== EXERCISE INSTRUCTIONS ==
From the listing below, copy each line where "color" occurs.
════
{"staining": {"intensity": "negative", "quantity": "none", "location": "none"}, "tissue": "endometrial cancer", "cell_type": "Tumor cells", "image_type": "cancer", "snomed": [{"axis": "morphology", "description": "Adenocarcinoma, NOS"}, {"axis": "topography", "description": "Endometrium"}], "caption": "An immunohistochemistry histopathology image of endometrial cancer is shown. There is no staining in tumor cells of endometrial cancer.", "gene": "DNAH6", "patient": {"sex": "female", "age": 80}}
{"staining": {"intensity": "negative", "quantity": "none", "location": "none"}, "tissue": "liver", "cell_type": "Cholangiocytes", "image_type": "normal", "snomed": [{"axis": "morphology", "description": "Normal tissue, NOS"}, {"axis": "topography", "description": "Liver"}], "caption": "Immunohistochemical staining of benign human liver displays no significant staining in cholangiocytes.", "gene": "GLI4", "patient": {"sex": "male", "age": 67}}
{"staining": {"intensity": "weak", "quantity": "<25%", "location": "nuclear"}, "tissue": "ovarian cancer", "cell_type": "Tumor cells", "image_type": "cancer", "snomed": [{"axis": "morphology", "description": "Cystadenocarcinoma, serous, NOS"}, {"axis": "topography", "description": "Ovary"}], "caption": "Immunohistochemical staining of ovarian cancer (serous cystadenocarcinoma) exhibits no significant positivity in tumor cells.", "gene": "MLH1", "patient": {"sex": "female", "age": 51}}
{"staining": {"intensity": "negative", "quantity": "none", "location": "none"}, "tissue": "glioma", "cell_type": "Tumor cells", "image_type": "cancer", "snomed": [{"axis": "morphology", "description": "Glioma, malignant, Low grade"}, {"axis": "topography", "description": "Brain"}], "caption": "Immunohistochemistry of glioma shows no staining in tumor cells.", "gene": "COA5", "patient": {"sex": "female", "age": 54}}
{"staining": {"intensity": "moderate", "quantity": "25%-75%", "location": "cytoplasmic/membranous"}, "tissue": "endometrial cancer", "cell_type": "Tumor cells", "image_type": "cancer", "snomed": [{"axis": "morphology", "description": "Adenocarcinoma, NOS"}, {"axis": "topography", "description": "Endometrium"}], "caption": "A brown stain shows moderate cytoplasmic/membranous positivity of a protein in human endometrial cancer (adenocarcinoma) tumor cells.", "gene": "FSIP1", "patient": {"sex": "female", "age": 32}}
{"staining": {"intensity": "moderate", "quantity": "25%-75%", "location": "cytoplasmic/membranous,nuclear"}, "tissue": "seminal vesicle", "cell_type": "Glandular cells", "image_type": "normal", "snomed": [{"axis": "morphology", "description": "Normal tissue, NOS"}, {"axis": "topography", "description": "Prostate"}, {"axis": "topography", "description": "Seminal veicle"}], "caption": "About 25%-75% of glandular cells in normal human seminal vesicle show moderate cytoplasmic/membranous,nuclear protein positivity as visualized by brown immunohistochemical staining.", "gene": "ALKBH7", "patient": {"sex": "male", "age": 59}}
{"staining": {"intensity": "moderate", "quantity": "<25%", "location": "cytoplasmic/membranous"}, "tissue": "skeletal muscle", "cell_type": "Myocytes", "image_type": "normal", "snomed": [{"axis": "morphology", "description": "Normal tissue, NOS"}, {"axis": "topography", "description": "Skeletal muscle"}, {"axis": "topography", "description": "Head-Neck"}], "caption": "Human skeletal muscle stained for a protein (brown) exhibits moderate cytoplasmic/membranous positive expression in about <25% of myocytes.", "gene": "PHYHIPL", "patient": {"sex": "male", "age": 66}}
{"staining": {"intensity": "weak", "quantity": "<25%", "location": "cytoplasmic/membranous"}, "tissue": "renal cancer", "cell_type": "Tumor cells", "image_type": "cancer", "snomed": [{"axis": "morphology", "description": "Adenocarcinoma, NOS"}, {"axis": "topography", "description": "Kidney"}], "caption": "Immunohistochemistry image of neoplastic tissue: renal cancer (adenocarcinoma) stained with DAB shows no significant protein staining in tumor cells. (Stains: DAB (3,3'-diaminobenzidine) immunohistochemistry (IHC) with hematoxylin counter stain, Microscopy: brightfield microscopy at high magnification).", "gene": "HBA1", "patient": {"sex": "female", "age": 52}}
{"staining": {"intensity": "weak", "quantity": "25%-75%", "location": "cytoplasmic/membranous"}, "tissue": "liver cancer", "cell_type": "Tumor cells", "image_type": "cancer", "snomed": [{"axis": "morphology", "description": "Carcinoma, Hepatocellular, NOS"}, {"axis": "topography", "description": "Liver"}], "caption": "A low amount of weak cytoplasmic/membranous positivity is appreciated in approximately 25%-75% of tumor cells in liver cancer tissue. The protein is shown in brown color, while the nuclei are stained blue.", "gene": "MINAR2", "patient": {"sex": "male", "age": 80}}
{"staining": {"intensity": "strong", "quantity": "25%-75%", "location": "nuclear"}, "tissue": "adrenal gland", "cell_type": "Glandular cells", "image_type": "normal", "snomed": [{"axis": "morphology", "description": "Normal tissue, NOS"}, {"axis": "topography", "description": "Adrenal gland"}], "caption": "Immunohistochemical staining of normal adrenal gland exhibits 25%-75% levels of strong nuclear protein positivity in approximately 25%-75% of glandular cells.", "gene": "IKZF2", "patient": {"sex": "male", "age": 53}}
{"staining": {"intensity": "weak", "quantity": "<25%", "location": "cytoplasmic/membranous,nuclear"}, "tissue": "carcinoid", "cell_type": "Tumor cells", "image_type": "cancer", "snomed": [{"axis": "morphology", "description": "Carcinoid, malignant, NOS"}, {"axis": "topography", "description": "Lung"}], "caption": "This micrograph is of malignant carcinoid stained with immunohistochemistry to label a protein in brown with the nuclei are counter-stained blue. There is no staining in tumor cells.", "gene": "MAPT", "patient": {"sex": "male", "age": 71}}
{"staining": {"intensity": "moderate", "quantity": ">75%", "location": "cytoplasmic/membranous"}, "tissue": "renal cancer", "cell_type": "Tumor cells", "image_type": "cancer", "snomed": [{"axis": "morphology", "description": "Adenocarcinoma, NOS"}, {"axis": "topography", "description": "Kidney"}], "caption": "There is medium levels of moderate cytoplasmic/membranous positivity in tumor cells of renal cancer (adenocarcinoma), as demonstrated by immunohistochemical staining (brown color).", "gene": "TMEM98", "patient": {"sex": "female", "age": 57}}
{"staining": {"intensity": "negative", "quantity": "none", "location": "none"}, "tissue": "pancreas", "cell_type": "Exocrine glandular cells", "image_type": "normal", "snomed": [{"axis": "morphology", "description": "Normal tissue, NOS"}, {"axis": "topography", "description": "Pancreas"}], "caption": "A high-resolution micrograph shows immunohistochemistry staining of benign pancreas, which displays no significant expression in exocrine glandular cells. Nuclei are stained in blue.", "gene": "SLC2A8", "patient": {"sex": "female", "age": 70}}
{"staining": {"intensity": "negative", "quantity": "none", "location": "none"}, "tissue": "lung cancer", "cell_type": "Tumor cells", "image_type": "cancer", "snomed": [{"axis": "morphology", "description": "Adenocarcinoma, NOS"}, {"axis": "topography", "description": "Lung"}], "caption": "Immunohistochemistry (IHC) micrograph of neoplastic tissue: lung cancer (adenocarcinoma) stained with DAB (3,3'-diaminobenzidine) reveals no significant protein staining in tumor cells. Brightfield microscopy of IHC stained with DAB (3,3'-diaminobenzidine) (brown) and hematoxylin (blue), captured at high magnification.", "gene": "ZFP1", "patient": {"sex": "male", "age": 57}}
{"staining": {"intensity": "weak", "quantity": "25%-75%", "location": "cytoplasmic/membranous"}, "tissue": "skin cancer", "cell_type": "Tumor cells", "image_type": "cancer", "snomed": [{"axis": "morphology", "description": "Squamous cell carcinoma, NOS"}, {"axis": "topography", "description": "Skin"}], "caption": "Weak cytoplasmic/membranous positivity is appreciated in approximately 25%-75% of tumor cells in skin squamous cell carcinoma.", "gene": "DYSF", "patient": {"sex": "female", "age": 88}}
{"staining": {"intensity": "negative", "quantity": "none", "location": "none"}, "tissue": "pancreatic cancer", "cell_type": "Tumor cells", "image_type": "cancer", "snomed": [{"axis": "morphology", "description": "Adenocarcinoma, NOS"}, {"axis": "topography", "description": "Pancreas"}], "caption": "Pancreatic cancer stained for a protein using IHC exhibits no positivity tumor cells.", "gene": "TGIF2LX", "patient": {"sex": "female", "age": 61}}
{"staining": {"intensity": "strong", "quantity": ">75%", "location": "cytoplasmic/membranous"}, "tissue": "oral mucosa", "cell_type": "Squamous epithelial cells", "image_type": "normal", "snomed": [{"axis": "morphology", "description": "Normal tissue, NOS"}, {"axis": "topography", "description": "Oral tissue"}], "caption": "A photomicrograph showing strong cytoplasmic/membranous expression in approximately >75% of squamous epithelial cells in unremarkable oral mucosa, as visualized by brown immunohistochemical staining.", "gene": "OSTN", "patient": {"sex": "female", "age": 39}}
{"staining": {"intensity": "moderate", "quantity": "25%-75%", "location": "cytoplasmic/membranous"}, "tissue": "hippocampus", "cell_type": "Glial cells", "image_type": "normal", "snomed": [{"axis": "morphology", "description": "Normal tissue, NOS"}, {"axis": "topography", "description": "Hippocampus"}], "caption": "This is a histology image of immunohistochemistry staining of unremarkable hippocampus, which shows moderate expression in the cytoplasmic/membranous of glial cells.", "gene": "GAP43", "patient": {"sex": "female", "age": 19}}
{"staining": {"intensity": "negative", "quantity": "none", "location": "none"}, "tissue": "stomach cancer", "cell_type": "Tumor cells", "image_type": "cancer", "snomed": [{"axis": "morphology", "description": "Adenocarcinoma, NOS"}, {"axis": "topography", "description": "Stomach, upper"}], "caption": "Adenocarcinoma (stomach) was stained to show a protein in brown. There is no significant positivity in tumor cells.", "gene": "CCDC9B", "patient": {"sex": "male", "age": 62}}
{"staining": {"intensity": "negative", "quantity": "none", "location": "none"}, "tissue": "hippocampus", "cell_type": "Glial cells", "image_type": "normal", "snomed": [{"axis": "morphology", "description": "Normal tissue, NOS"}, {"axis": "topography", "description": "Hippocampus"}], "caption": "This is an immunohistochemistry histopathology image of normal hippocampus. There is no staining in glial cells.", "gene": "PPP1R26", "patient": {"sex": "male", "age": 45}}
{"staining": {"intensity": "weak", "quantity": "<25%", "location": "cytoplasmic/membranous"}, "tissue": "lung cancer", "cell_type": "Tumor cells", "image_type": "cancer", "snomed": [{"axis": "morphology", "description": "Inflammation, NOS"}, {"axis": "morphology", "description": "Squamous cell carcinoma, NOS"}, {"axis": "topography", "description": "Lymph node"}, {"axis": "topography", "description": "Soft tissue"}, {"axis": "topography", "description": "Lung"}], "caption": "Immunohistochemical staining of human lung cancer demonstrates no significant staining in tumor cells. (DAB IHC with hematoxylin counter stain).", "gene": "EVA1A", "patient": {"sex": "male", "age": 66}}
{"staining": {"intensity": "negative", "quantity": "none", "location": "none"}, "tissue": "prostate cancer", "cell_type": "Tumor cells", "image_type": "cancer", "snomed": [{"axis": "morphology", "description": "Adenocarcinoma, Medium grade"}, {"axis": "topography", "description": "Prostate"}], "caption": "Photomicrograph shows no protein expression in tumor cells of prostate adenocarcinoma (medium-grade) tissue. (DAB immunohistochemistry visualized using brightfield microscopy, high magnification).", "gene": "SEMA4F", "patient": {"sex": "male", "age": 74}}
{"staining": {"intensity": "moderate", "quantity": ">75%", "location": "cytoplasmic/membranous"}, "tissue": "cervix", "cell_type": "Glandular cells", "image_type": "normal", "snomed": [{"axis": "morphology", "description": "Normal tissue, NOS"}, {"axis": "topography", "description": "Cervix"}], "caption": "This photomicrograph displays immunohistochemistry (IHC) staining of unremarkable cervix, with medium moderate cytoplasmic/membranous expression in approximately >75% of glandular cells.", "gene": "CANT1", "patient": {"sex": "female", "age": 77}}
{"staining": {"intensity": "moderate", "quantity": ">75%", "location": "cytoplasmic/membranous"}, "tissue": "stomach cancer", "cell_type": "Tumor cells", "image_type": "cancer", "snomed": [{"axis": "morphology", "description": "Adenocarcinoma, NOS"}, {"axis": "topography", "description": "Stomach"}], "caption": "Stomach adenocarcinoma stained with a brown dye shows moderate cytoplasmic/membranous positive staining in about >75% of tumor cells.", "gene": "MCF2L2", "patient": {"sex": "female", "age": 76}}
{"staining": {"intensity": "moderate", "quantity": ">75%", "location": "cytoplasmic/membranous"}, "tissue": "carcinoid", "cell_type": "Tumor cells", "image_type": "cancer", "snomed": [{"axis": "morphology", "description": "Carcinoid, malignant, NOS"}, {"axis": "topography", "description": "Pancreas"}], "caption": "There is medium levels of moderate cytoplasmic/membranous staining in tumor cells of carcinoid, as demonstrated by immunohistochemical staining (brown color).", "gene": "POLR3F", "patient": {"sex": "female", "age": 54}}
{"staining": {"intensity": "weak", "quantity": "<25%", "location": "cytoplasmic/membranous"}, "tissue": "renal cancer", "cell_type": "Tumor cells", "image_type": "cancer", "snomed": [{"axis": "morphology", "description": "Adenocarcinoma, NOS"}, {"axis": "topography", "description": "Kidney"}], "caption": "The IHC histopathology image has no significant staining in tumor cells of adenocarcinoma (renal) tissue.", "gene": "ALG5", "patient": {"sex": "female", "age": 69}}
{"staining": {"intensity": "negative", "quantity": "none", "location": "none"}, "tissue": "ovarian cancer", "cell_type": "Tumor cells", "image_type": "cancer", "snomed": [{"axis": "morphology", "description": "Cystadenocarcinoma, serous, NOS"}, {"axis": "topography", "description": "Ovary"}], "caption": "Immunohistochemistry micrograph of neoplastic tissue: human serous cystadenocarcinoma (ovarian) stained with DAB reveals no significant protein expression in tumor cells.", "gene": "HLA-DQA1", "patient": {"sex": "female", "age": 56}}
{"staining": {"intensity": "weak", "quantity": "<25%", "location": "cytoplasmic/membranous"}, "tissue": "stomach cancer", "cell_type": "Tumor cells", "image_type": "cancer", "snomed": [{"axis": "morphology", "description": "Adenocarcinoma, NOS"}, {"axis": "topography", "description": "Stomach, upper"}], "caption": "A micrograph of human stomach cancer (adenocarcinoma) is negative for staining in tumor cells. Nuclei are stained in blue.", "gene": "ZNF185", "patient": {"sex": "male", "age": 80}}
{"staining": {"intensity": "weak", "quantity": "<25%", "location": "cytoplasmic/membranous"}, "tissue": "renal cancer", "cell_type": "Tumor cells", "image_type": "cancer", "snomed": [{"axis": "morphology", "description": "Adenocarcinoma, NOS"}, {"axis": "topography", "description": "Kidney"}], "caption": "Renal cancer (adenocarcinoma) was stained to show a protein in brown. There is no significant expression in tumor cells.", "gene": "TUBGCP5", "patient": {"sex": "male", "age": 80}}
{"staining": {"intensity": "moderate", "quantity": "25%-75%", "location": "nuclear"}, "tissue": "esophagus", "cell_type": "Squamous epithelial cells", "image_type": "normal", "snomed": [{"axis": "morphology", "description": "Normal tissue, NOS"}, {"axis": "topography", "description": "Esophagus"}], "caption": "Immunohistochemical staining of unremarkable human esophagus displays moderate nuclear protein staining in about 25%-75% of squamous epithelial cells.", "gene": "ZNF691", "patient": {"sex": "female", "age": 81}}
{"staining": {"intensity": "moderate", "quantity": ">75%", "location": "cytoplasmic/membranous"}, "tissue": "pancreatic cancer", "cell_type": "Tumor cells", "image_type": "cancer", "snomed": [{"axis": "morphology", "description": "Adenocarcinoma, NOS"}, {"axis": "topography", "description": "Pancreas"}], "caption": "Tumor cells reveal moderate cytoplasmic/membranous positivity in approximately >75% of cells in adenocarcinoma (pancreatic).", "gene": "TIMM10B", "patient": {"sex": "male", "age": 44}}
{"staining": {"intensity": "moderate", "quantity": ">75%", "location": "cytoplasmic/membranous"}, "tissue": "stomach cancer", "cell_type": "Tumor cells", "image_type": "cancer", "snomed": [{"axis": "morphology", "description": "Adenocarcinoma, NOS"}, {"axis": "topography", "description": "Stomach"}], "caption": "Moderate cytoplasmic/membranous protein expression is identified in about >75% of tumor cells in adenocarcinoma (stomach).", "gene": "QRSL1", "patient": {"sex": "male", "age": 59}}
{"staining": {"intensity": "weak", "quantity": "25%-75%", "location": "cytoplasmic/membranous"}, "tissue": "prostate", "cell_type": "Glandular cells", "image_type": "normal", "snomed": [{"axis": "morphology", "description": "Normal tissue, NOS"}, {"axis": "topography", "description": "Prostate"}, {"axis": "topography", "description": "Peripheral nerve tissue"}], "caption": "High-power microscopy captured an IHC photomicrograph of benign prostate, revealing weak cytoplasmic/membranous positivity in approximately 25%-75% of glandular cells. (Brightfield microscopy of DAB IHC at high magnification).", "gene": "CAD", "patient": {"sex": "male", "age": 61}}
════
== TASK RESPONSE ==
{"staining": {"intensity": "weak", "quantity": "25%-75%", "location": "cytoplasmic/membranous"}, "tissue": "liver cancer", "cell_type": "Tumor cells", "image_type": "cancer", "snomed": [{"axis": "morphology", "description": "Carcinoma, Hepatocellular, NOS"}, {"axis": "topography", "description": "Liver"}], "caption": "A low amount of weak cytoplasmic/membranous positivity is appreciated in approximately 25%-75% of tumor cells in liver cancer tissue. The protein is shown in brown color, while the nuclei are stained blue.", "gene": "MINAR2", "patient": {"sex": "male", "age": 80}}
{"staining": {"intensity": "moderate", "quantity": ">75%", "location": "cytoplasmic/membranous"}, "tissue": "renal cancer", "cell_type": "Tumor cells", "image_type": "cancer", "snomed": [{"axis": "morphology", "description": "Adenocarcinoma, NOS"}, {"axis": "topography", "description": "Kidney"}], "caption": "There is medium levels of moderate cytoplasmic/membranous positivity in tumor cells of renal cancer (adenocarcinoma), as demonstrated by immunohistochemical staining (brown color).", "gene": "TMEM98", "patient": {"sex": "female", "age": 57}}
{"staining": {"intensity": "moderate", "quantity": ">75%", "location": "cytoplasmic/membranous"}, "tissue": "carcinoid", "cell_type": "Tumor cells", "image_type": "cancer", "snomed": [{"axis": "morphology", "description": "Carcinoid, malignant, NOS"}, {"axis": "topography", "description": "Pancreas"}], "caption": "There is medium levels of moderate cytoplasmic/membranous staining in tumor cells of carcinoid, as demonstrated by immunohistochemical staining (brown color).", "gene": "POLR3F", "patient": {"sex": "female", "age": 54}}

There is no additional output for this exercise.